On 3/12/2013 4:12 AM, kobe.free.wo...@gmail.com wrote:
Following is the prod scenario:-
1. Web Server 1 (with above mentioned configuration) - will be hosting Solr
instance and web site.
2. Web Server 2 (with above mentioned configuration) - will be hosting
second Solr instance and web site.
Does this scenario looks fine w.r.t the indexing/ searching performance?
Also, on the front end are .NET web applications that issue queries via HTTP
requests to our searchers.
It's always recommended that Solr live on separate hardware from
everything else, and I'll add my +1 to wunder's "don't use Windows" note
here too. You've already gotten some awesome replies about why, here's
my two cents:
Busy web servers, especially those that run full applications, tend to
be hungry for CPU and RAM resources. This also describes Solr, which is
itself a web application (java servlet). If Solr is not the only thing
on the box, then nobody can even make a guess about whether the hardware
you're using will be big enough. Even when Solr is the only thing on
the box, advice found here is often only a guess. Adding additional
software to the machine guarantees that it's a guess, and a vague one at
best.
If your servers have plenty of CPU and RAM left over even when the web
server reaches peak load, then you might be OK. The "500 users per
minute" figure you've given sounds like a lot.
Note that any enumeration of RAM resources must include the amount of
required OS disk cache, not just the amount of RAM required by the
applications themselves. Here's a blog post about how Lucene (and Solr)

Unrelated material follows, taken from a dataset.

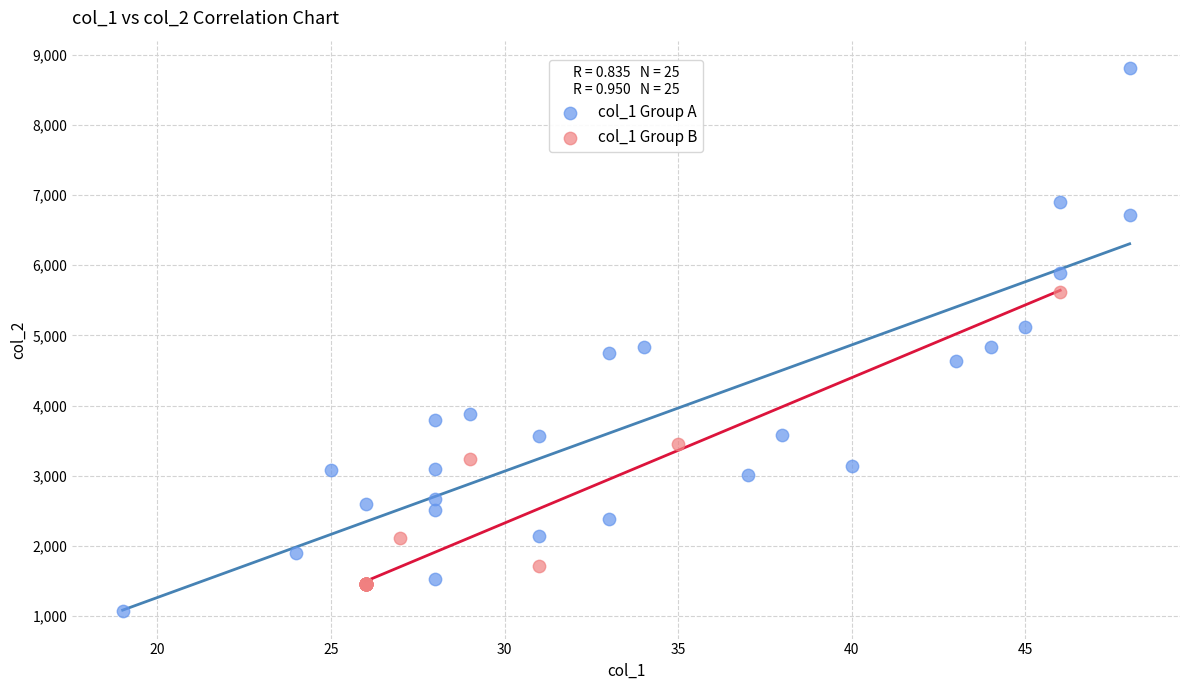

Which series contains the highest Y value?

col_1 Group A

uses RAM and the OS disk cache. When it's big enough, the OS disk cache
is helpful even for applications that don't use MMap:
http://blog.thetaphi.de/2012/07/use-lucenes-mmapdirectory-on-64bit.html
The number of documents (800K) and fields (450 per doc) that you've
mentioned sounds like it will produce an index size that's way too big
to fit in the OS disk cache on a 12GB server, unless all of those fields
contain numeric data encoded in numeric data types rather than fully
tokenized text.
If you are searching and/or filtering on very many of those fields, plus
facets, Solr is going to require a lot of heap memory, further reducing
the amount of OS disk cache available. With a web application receiving
several hundred requests per minute running on the same hardware, 12GB
probably won't be anywhere near enough ... I'd say the absolute minimum
you'd want to consider for your combined setup would be 64GB, and more
might be a good idea. Depending on the total index size, 32GB might be
enough for a dedicated Solr server.
Thanks,
Shawn